Sunday, 30 August 2015

Hostile Witness



We all know, from our communities, parishes and neighbourhoods, the bad brought to the Church and the scandal caused by those people who call themselves very Catholic, who frequently go to church, but then, in their daily lives, don’t take care of their families, speak ill of others, etc.”
From the inside looking out we might think it possible to be part time Christians. We can sometimes give ourselves a break from being quite so holy, from holding ourselves to quite such a high standard. Pope Francis in his remarks just quoted takes another view. He goes on to point out-
This is that which Jesus condemns because this is a Christian 'counter-witness.‘“ (Vatican Insider)
From the outside looking in everyone who knows us will consider that anything we do has the mark of ‘Christian’ about it.And when we publicly do things which are discreditable to ourselves we are bringing down scandal upon the Church. Quite literally in fact because the word ‘scandal’ means stumbling block and every time we bear a counter-witness to the Gospel we are putting a stumbling block in the way of others entering the Christian life.

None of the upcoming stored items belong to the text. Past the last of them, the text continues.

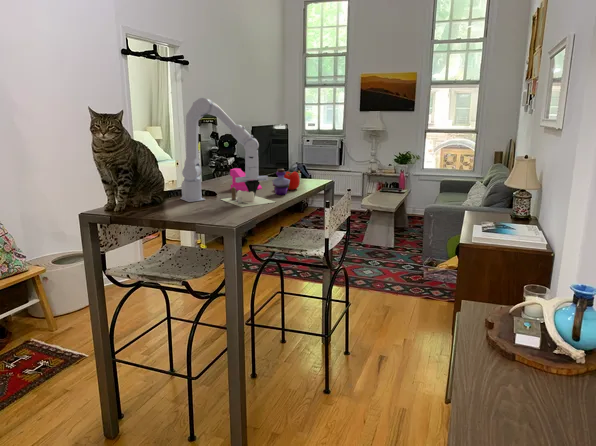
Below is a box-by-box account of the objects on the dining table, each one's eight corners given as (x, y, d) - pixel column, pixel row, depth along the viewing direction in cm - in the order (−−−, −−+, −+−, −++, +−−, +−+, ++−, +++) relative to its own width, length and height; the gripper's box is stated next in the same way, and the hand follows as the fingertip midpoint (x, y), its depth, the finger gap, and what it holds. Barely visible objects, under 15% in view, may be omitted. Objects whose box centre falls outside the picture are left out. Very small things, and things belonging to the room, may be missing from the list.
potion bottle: (293, 194, 214) (293, 168, 211) (281, 196, 208) (281, 170, 205) (280, 191, 220) (280, 167, 217) (268, 194, 213) (267, 169, 210)
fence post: (230, 200, 198) (230, 187, 196) (234, 199, 199) (234, 186, 198) (232, 201, 196) (232, 187, 195) (236, 200, 198) (236, 187, 196)
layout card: (220, 199, 199) (220, 198, 199) (253, 195, 209) (253, 194, 209) (242, 207, 185) (242, 206, 185) (276, 202, 195) (276, 201, 194)
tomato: (301, 187, 232) (301, 170, 229) (295, 191, 220) (296, 173, 218) (281, 186, 234) (281, 169, 232) (275, 190, 223) (274, 172, 221)
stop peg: (237, 204, 190) (237, 197, 190) (240, 203, 191) (240, 197, 191) (239, 204, 189) (239, 198, 188) (242, 204, 190) (242, 197, 189)
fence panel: (237, 200, 196) (236, 190, 195) (238, 199, 197) (238, 190, 196) (253, 201, 193) (253, 192, 192) (254, 201, 194) (254, 191, 193)
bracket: (230, 189, 224) (230, 169, 222) (242, 186, 233) (241, 167, 231) (251, 192, 219) (250, 171, 217) (262, 188, 228) (261, 168, 226)
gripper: (263, 164, 201) (263, 194, 204) (232, 166, 194) (233, 197, 197) (270, 166, 195) (270, 197, 198) (238, 168, 188) (239, 200, 191)
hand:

Some of the things we do may be hidden or private but malicious gossip, ‘speaking ill of others’ as the Holy Father puts it, is always by its nature a public act. Very often it becomes more public than we intend since once it is put into circulation who knows where it will end or what damage it may do? As St James put it-
Consider how small a fire can set a huge forest ablaze. The tongue is also a fire. It exists among our members as a world of malice, defiling the whole body and setting the entire course of our lives on fire, itself set on fire by Gehenna
From this perspective the damage done by gossip is not simply the harm done to the person about whom you are being spiteful. It is the perception which you create that being hurtful, nasty and vicious about someone is perfectly compatible with the Christian faith. You are bearing witness to your neighbours that the love of which Christians speak is an abstract, formal, dead sort of thing but that the living spirit of Christianity is, like that of the world, to do down people whom you don’t like and do up people whom you do.

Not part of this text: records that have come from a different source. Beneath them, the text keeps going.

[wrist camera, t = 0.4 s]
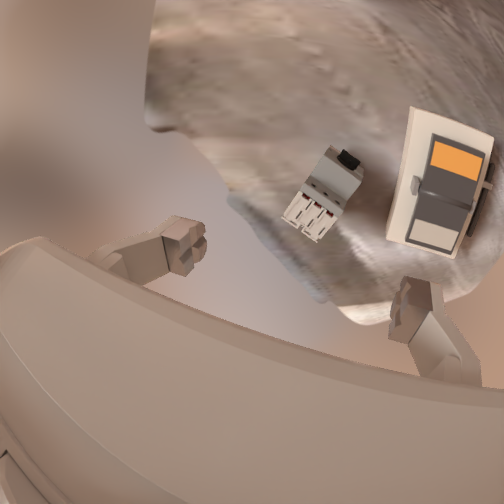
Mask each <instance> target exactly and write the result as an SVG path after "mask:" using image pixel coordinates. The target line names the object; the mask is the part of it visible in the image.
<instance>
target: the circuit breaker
mask: <svg viewBox="0 0 504 504" xmlns="http://www.w3.org/2000/svg"><path fill="white" fill-rule="evenodd" d="M359 164H360V161H359V160H358V159H356V158H354V157H353V156H351V155H350V154H349V153H348V152H347V151H345V150H344V149H343V150H342V152H340V151H338V150H337V149H335V148H334V147H333V146H331V145H330V147H329V148H328V150H327V151H326V152H325V154H324V155H323V157H322V158H321V160H320V161H319V163H318V164H317V166H316V167H315V169H314V170H313V172H312V173H311V174H310V176H309V177H308V179H307V180H306V182H305V183H304V184H303V186H302V187H301V189H300V190H299V192H298V193H297V195H296V196H295V198H294V199H293V201H292V202H291V204H290V205H289V207H288V208H287V209H286V211H285V212H284V214H283V215H285V216H284V217H283V216H282V217H281V218H282V219H284V220H285V221H287V222H288V223H289V224H291V225H292V226H294V227H295V228H298V227H299V226H302V227H303V229H302V231H301V232H302V233H304V234H305V235H307V236H308V237H309V238H311V239H312V240H314V241H315V242H316V243H317V242H318V241H317V239H319V238H320V239H321V238H322V236H323V235H324V234H325V233H326V232H327V231H328V229H329V228H330V227H331V226H332V225H333V223H334V222H335V221H336V220H337V219H338V217H339V216H340V215H341V214H342V213H343V211H344V209H345V205H346V202H347V200H348V199H349V198H350V197H351V195H352V194H353V193H354V192H355V190H356V189H357V188H358V186H359V185H360V184H361V183H362V178H363V177H364V175H363V171H364V169H363V168H362V167H360V166H359ZM291 221H294V222H295V223H296V224H294V223H293V222H291ZM306 231H308V232H309V233H310V234H308V233H307V232H306Z"/></svg>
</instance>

His Holiness proposes another approach- internal conversion  “Without a purified heart, we can never have truly clean hands and lips that speak sincere words of love, mercy and forgiveness.” he says “if the heart doesn’t change, we are not true Christians. The border between good and evil does not lie outside of us, but rather within us.” Such a conversion cannot be entirely our own work, we must ask for an infusion of Grace to help us to be transformed-
“But the wisdom from above is first of all pure, then peaceable, gentle, compliant, full of mercy and good fruits, without inconstancy or insincerity. And the fruit of righteousness is sown in peace for those who cultivate peace.”

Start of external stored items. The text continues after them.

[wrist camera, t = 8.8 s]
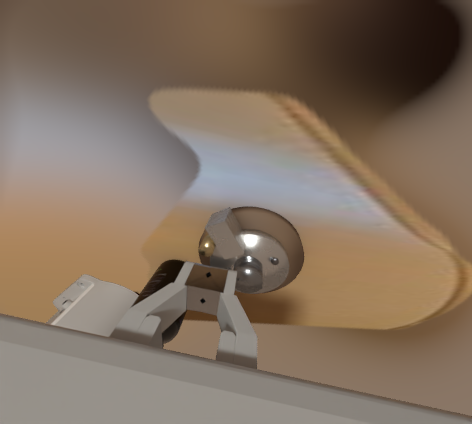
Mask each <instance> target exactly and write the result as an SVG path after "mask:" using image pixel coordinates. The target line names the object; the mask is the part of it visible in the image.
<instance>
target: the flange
mask: <svg viewBox="0 0 472 424" xmlns="http://www.w3.org/2000/svg"><path fill="white" fill-rule="evenodd" d="M205 229H206V231H207V232H208V234H209V236H210V237H211V239H212V240H213V242H214V243H215V245H216V246H215V249H214V252H213V254H212V255H211V256H210V266H213V267H218V268H223V269H228V270H234V271H237V278H236V285H235V291H238V292H243V293H249V294H257V293H264V292H268V291H271V290H273V289H275V288H277V287H278V286H280V285H281V284H282V283H283V282H284V281H285V279H286V278H287V276H288V273H289V261H288V255H287V252H286V250H285V248H284V246H283V245H282V244H281V242H280V241H279V240H277V239H276V238H275V237H273V236H272V235H270V234H268V233H266V232H263V231H260V230H255V229H241V227H240V225H239V223H238V221H237V219H236V217H235V216H234V214H233V212H232V210H231V208H230V207H229V208H227V209H224V210H222V211H219V212H216V213H214V214H212V215H211V217H210V219H209V221H208V223H207V225H206V227H205Z"/></svg>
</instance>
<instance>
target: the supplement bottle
mask: <svg viewBox="0 0 472 424" xmlns="http://www.w3.org/2000/svg"><path fill="white" fill-rule="evenodd" d="M184 263H185V262H183V261H180V260H168V261H165V262H164V263H162V264H161V265H160V266H159V268H158V269H157V270H156V272H155V273H154V275H153V276H152V277H151V279H150V280H149V282H148V283H147V285H146V286H145V287H144V289H143V290H142V292H141V293H140V294H139V296H138V297H137V299H136V300H135V301H134V303H133V304H132V306H131V307H133V306H134V305H136V304H138V303H139V302H141V301H143V300H144V299H146V298H147V297H149V296H151V295H152V294H154V293H155V292H157V291H159V290H160V289H162V288H164V287H165V286H167V285H168V284H170V283H174V282H175V280H176V278H177V277H178V275H179V273H180V271H181V269H182V267H183V265H184ZM131 307H130V308H131ZM186 312H187V309H186V311H185V312H184V313H183V314H182V315H181V316H180V317H178V318H177V319H176V320H175V321H174V322H173V323H172V324H171V325H170V326H169V327H168V328H167V329H166V330H164V331H163V332H162V345H163V344H164V343H167V342H169V341H171V340H172V339H173V338H174V337H175V336H176V335H177V333H178V331H179V329H180V326H181V324H182V321H183V319H184V316H185V314H186Z"/></svg>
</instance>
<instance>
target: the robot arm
mask: <svg viewBox="0 0 472 424" xmlns="http://www.w3.org/2000/svg"><path fill="white" fill-rule="evenodd" d="M236 278H237V271H234V270H228V269H223V268H218V267H213V266H207V265H203V264H198V263H193V262H189V261H186V262H185V263H184V265H183V267H182V269H181V271H180V273H179V275H178V277H177V278H176V280H175V282H174V283H170V284H168V285H167V286H165V287H164V288H162V289H160V290H159V291H157V292H155V293H154V294H152V295H151V296H149V297H147V298H146V299H144V300H143V301H141V302H139V303H138V304H136V305H134V306H133V307H131V306H132V304H133V303H134V301H135V300H136V299H137V297H138V296H139V295H138V294H136V293H135V292H133V291H132V290H130V289H128V288H126V287H123V286H121V285H118V284H115V283H111V282H106V281H102V280H99V279H97V278H95V277H93V276H90V275H86V274H84V275H82V276H81V277H80V278H79V279H78V280H76V281H75V282H74V283H73V284H72V285H70V286H69V287H68V288H67V289H66V290H65V291H63V292H62V293H61V294H60V295H59V296H58V297H57V298H56V299H55V300H54V301H53V304H54V305H55V307H56V308H57V309H58V310H59V311H58V312H57V313H56V314H55V315H54V316H53V317H52V318H51V319H50V320H49V321H48V322H46V323H42V322H37V321H33V320H28V319H23V318H19V317H14V316H9V315H5V314H0V424H472V416H469V415H465V414H460V413H455V412H450V411H446V410H442V409H437V408H432V407H428V406H423V405H418V404H414V403H409V402H405V401H400V400H396V399H391V398H386V397H382V396H377V395H373V394H368V393H363V392H359V391H354V390H350V389H345V388H340V387H336V386H331V385H327V384H322V383H317V382H313V381H308V380H303V379H299V378H294V377H290V376H285V375H281V374H276V373H271V372H267V371H262V370H257V335H256V333H255V331H254V330H253V327H252V325H251V323H250V321H249V319H248V317H247V315H246V314H245V312H244V310H243V308H242V306H241V304H240V302H239V300H238V298H237V296H235V295H234V292H235V285H236ZM130 307H131V308H130ZM186 309H188V310H193V311H199V312H204V313H208V314H212V315H216V316H217V319H218V322H219V325H220V329H221V332H222V333H221V335H220V340H219V346H218V350H217V355H216V360H212V359H207V358H202V357H198V356H193V355H189V354H184V353H180V352H175V351H170V350H166V349H163V345H162V332H163V331H164V330H166V329H167V328H168V327H169V326H170V325H171V324H172V323H173V322H174V321H175V320H176V319H177V318H178V317H180V316H181V315H182V314H183V313H184V312H185V311H186Z"/></svg>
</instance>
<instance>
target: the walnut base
mask: <svg viewBox="0 0 472 424" xmlns="http://www.w3.org/2000/svg"><path fill="white" fill-rule="evenodd" d="M231 210H232V212H233V214H234V216H235V217H236V219H237V221H238V223H239V225H240V227H241V229H255V230H260V231H263V232H266V233H268V234H270V235H272V236H273V237H275V238H276V239H277V240H279V241H280V242H281V244H282V245H283V246H284V248H285V250H286V252H287V255H288V261H289V273H288V276H287V278H286V279H285V281H284V282H283V283H282V284H281V285H280V286H278V287H277V288H275V289H273V290H271V291H275V290H278V289H280V288H282V287H284V286H286V285H288V284H289V283H290V282H292V281H293V280H294V279H295V278H296V276H297V275H298V274H299V272H300V271H301V268H302V266H303V262H304V251H303V246H302V243H301V240H300V237H299V234H298V233H297V231H296V229H295V228H294V227H293V225H292V224H291V223H290V222H289V221H288V220H286V219H285V218H284V217H282V216H281V215H279V214H277V213H275V212H273V211H270V210H267V209H263V208H258V207H238V208H233V209H231ZM215 246H216V245H215V243H214V242H213V240H212V239H211V237H210V236H209V234H208V232H207V231H206V229H205V231H204V233H203V235H202V237H201V239H200V242H199V249H198V250H199V257H200V260H201V263H202V264H203V265H207V266H210V256H211V255H212V254H213V252H214V249H215ZM271 291H268V292H271ZM264 293H266V292H264Z"/></svg>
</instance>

We do however need to desire this Grace, to pray for it and to co-operate with it when we get it. Continuing in the same old way until such time as the Lord chooses to change us without any effort or strain on our part is not an option. It is in the nature of gossip that we often scrutinise intently and comment about unkindly the motives of others while leaving our own strictly unexamined. We need to begin to reverse that process. Ask ourselves why are we talking in this way about this person? Why do we want to see them shipwrecked, humiliated, demeaned, in the eyes of others? And why do we want to be seen as the agents of this process? Or, at least, why do we so enjoy hearing others do this in our presence. Be sure if the answers to these questions do you no credit then they will do the Church great harm as well. Paradoxically perhaps your fellow gossips may not wish to behave like Christians but they may want you to do so. You disappoint them at some level if you don’t and you erect a barrier to their conversion. If you are not bearing witness of a better way then you are bearing witness to a worse one. The same as other people but with added hypocrisy and sanctimoniousness. Pope Francis ended with a prayer we should make our own:
“Let us ask the Lord, through the intercession of the Most Holy Virgin, to give us a pure heart, free of all hypocrisy — that’s the adjective that Jesus used with the Pharisees: hypocrites, because they say one thing and do another. Free from all hypocrisy so that in this way we are able to live according to the spirit of the law and reach its goal, which is love.”